Files are fraught with peril
This is a psuedo-transcript for a talk given at Deconstruct 2019. To make this accessible for people on slow connections as well as people using screen readers, the slides have been replaced by in-line text (the talk has ~120 slides; at an average of 20 kB per slide, that's 2.4 MB. If you think that's trivial, consider that half of Americans still aren't on broadband and the situation is much worse in developing countries. Let's talk about files! Most developers seem to think that files are easy. Just for example, let's take a look at the top reddit r/programming comments from when Dropbox announced that they were only going to support ext4 on Linux (the most widely used Linux filesystem). For people not familiar with reddit r/programming, I suspect r/programming is the most widely read English language programming forum in the world. The top comment reads: I'm a bit confused, why do these applications have to support these file systems directly? Doesn't the kernel itself abstract away from having to know the lower level details of how the files themselves are stored? The only differences I could possibly see between different file systems are file size limitations and permissions, but aren't most modern file systems about on par with each other? The #2 comment (and the top replies going two levels down) are: #2: Why does an application care what the filesystem is? #2: Shouldn't that be abstracted as far as "normal apps" are concerned by the OS? Reply: It's

Files are fraught with peril, a topic explored in a pseudo-transcript for a talk given at Deconstruct 2019. The presentation aimed to make the content accessible for users on slow connections and those using screen readers by replacing slides with inline text. The talk, spanning around 120 slides, totals 2.4 MBтАФa figure that may seem trivial, but it's essential to consider the global internet access disparities. Half of Americans still lack broadband, and the situation is even more challenging in developing countries.
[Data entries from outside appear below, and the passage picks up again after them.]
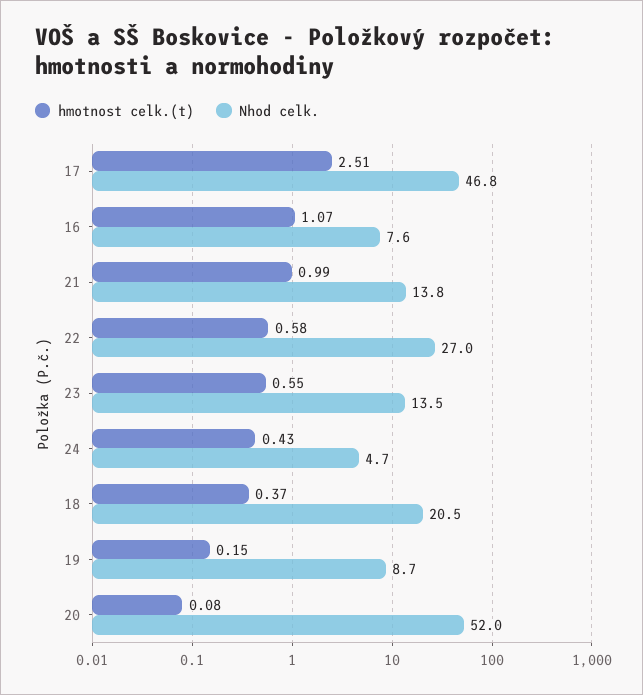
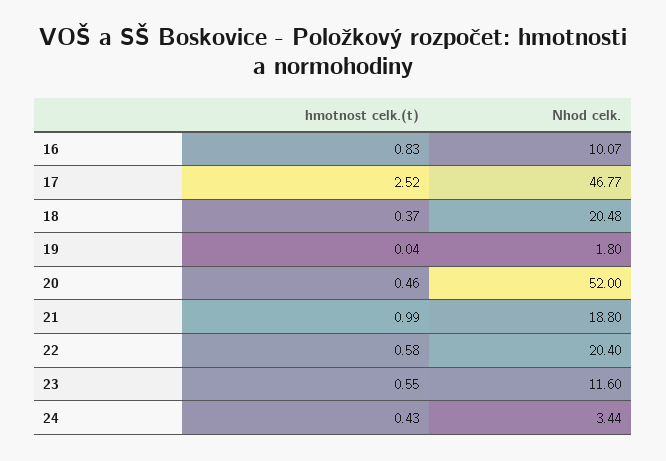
  {
    "hmotnost celk.(t)": {
-     "17": 2.51,
+     "17": 2.52,
-     "16": 1.07,
+     "16": 0.83,
      "21": 0.99,
      "22": 0.58,
      "23": 0.55,
      "24": 0.43,
      "18": 0.37,
-     "19": 0.15,
+     "19": 0.04,
-     "20": 0.08
+     "20": 0.46
    },
    "Nhod celk.": {
      "17": 46.77,
-     "16": 7.6,
+     "16": 10.07,
-     "21": 13.8,
+     "21": 18.8,
-     "22": 27,
+     "22": 20.4,
-     "23": 13.5,
+     "23": 11.6,
-     "24": 4.7,
+     "24": 3.44,
      "18": 20.48,
-     "19": 8.7,
+     "19": 1.8,
      "20": 52
    }
  }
The talk delved into the misconception that files are straightforward for developers. To illustrate this, the speaker examined the top comments from r/programming, a widely read English-language programming forum on Reddit, when Dropbox announced it would only support ext4 on Linux, the most widely used Linux filesystem. The top comment questioned why applications need to directly support file systems, arguing that the kernel abstracts these details. The commenter suggested that the only differences between file systems are file size limitations and permissions, with modern systems being largely comparable.
The second comment posed a similar question: "Why does an application care what the filesystem is?" Responses emphasized that the operating system should handle such abstractions. However, a deeper dive revealed that this abstraction is not perfect. A key reply highlighted that each file system has its own bugs and requires specific fixes in the Dropbox codebase. Supporting more file systems necessitates additional testing to ensure functionality.
Further replies questioned Dropbox's need for file system specificity, pointing to existing tools like inotify and distributed storage software that function seamlessly. The confusion stemmed from the assumption that applications should not be concerned with file systems, given the kernel's role in abstraction. Yet, the reality is more complex. File systems can introduce subtle issues that impact application performance and reliability, even if the kernel mitigates many differences.
In conclusion, the talk underscored that while developers often overlook the intricacies of file systems, they are far from simple. The abstraction provided by the kernel is leaky, and applications must still account for file system-specific nuances. This awareness is crucial for building robust, cross-platform applications that function reliably across diverse environments. The discussion serves as a reminder that even seemingly mundane aspects like file systems can pose significant challenges, requiring careful consideration and testing.